Die Engländer sagen mitunter halb scherzhaft: „Bad English is the most spoken language of the world.“ – Genießen wir an dieser Stelle das fehlende Adverb in der Konstruktion.

 Wir nennen diese Form der griechischen Sprache, die zur Zeit Jesu und einige Jahrhunderte später im Mittelmeerraum gesprochen wurde, das „hellenistische Griechisch“. Also auch hier ein valider Begriff, der auch in den zeitlichen Kontext zu Maria Magdalena und des Origenes passt.

Basteln wir also den Titel des „Traktats“ mal bewusst flapsig zusammen:

Ist davon auszugehen, dass Priesterweihe und Zölibat das Resultat eines übergeordneten Transgender-Aspekts sind, ursächlich, weshalb Maria Magdalena und Origenes sich sozial anders verhalten haben? Und gibt es Quellen, die das belegen?

Werden wir noch trivialer: „Hat schon mal einer erforscht, ob Maria Magdalena und Origenes eigentlich Transgender waren, und die Katholische Kirche Priesterweihe und Zölibat deswegen als Ergebnis diese Role-Models übernommen haben?“

Jeder wird natürlich sagen, das ist schlicht an den Haaren herbeigezogen. Es gibt weder Hinweise noch Belege für eine solche These. – Nur: die KI generiert daraus anstandslos ein scheinbar bekömmliches Gericht.

Dennoch: So wie trainierter Gaumen, Darm und Langzeitzuckerwerte Indikatoren sind, ob bei dem vogelwilden Zusammenmixen von grundsätzlich bekömmlichen Zutaten tatsächlich ein Gericht herauskommt, so benötigen wir bei der KI und ihren Ergebnissen den geschärften Geist.

Denn nur ein geschulter Geist ist in der Lage, zu erkennen, ob die intellektuelle Suppe, die einem aufgetischt wird, am Ende tatsächlich genießbar ist.

Diese Mahnung sei allen, die wild aus welchen Gründen auch immer derzeit vehement nach KI rufen ins Lastenheft geschrieben: Wir brauchen mit der künstlichen Intelligenz nicht weniger, sondern deutlich mehr Bildung, Praxis und Expertise um als Gesellschaft verantwortungsvoll mit den Ergebnissen umgehen zu können!
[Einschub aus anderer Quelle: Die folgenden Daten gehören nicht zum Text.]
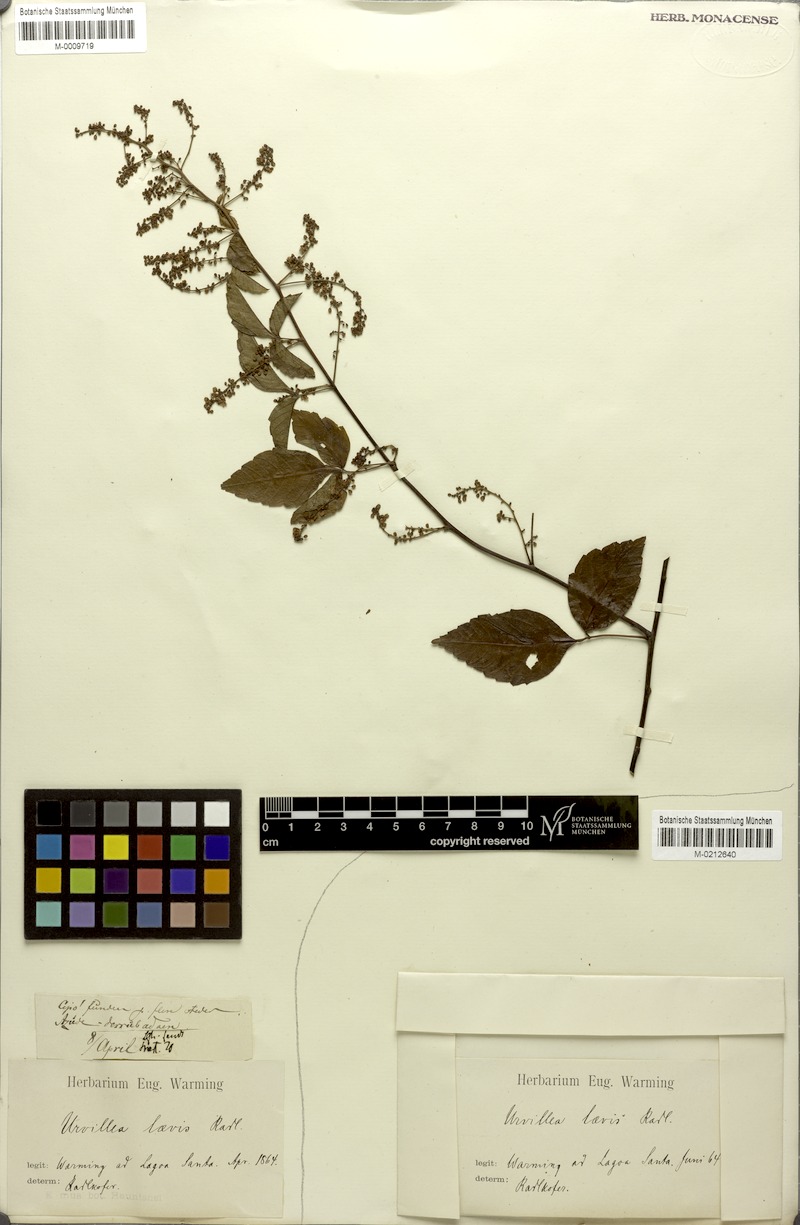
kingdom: Plantae
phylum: Tracheophyta
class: Magnoliopsida
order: Sapindales
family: Sapindaceae
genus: Urvillea
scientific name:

Und dieser Aspekt wird sich drastisch verschärfen, wenn wir die Generationsfolgen in unsereer Gesellschaft und die exponentiellen Steigerungsraten dieser KI-Systeme betrachten. Wir erwarten im Jahr 2025 eine gesteigerte Leistungsfähigkeit um den Faktor 350 gegenüber Systemen von 2018.

Es wird nicht mehr lange dabei bleiben, mit dem Zählen von Fingern in generierten Bildern die Spreu vom Weizen zu trennen.